Before you (not any individual here but the general YOU) make some comment or judgement about someones ability to do or not do something stop and use your FRICKIN’ mind. Can you tell a Wounded Warrior is missing a leg or half his intestines by outside appearances if the injury is covered? Are you going to begrudge him a Handicapped spot? Does everyone have to have a wheelchair or pair of crutches to have difficulty walking? And if they’re not taking a handicapped spot away from you then it’s not any of your DAMNED business.
Grow up and get a life.
And so ends my first post.
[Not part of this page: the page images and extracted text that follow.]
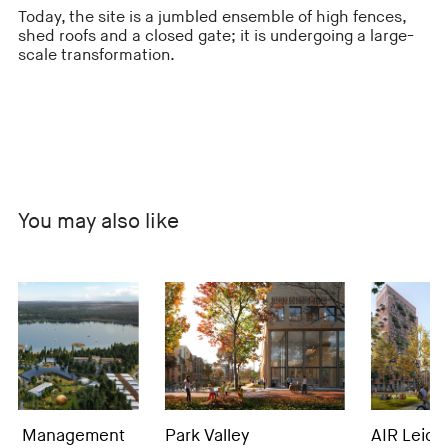
Today, the site is a jumbled ensemble of high fences,
shed roofs and a closed gate; it is undergoing a large-
scale transformation.
You may also like
anagement
Park Valley
AIR Leidsche Ri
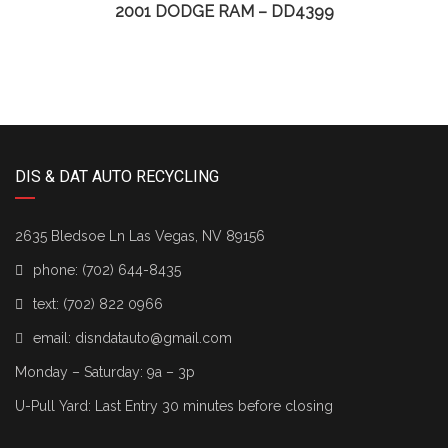
2001 DODGE RAM – DD4399
DIS & DAT AUTO RECYCLING
2635 Bledsoe Ln Las Vegas, NV 89156
phone:
(702) 644-8435
text:
(702) 822 0966
email:
disndatauto@gmail.com
Monday – Saturday: 9a – 3p
U-Pull Yard: Last Entry 30 minutes before closing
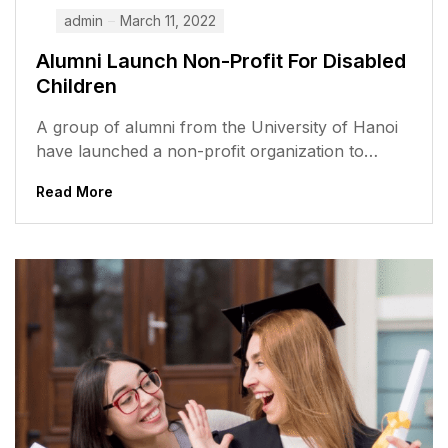
admin
March 11, 2022
Alumni Launch Non-Profit For Disabled
Children
A group of alumni from the University of Hanoi
have launched a non-profit organization to
support disabled children in Vietnam....
Read More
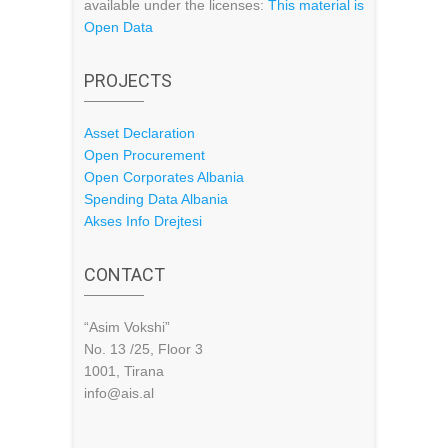
available under the licenses:
This material is
Open Data
PROJECTS
Asset Declaration
Open Procurement
Open Corporates Albania
Spending Data Albania
Akses Info Drejtesi
CONTACT
“Asim Vokshi”
No. 13 /25, Floor 3
1001, Tirana
info@ais.al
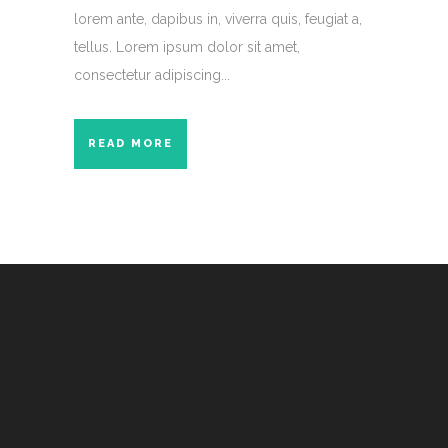
lorem ante, dapibus in, viverra quis, feugiat a,
tellus. Lorem ipsum dolor sit amet,
consectetur adipiscing...
READ MORE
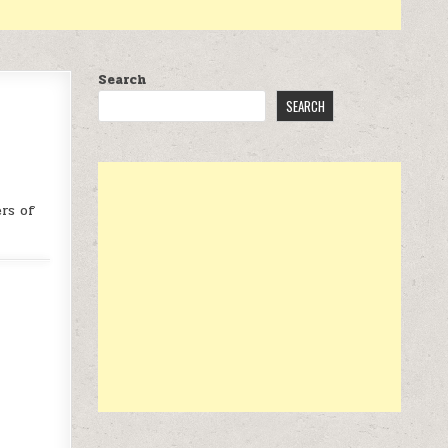
Search
SEARCH
rs of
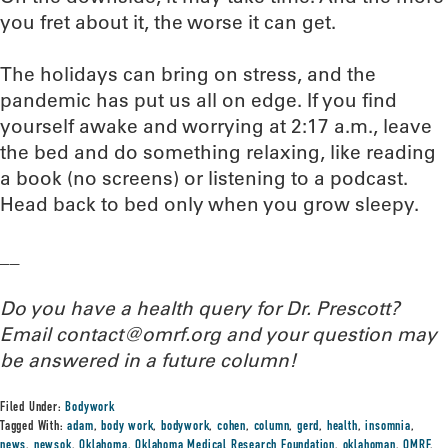
you fret about it, the worse it can get.
The holidays can bring on stress, and the
pandemic has put us all on edge. If you find
yourself awake and worrying at 2:17 a.m., leave
the bed and do something relaxing, like reading
a book (no screens) or listening to a podcast.
Head back to bed only when you grow sleepy.
__
Do you have a health query for Dr. Prescott?
Email contact@omrf.org and your question may
be answered in a future column!
Filed Under:
Bodywork
Tagged With:
adam
,
body work
,
bodywork
,
cohen
,
column
,
gerd
,
health
,
insomnia
,
news
,
newsok
,
Oklahoma
,
Oklahoma Medical Research Foundation
,
oklahoman
,
OMRF
,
Hope you enjoyed it but then I don’t give a rat’s rear end if you did or not.
It’s referenced in the note, so it was in use...
Read the article again. The issue was handicap tags. Here’s a part of the article about her hesitancy to use her handicap PLACARD:
“Like many who suffer from “invisible diseases,” Clarke said that for many years she was hesitant about using the handicapped placard for fear of being judged.
“It almost gets to the point where I’m afraid to use it,” she said, “just because I’m not in a walker or I’m not using a cane.”
It’s ILLEGAL to park in a handicap spot, without one. And I would NEVER use my husband’s handicap tag, if he wasn’t in the car!
Cowards hide in anonymity like people who attack others on the internet behind anonymous names.
There are 10’s of thousands of fraudulent ones in CA, I heard the other day that there are something like 27,000 listed for people over 100 and only 6 or 8 thousand centenarians in the whole state.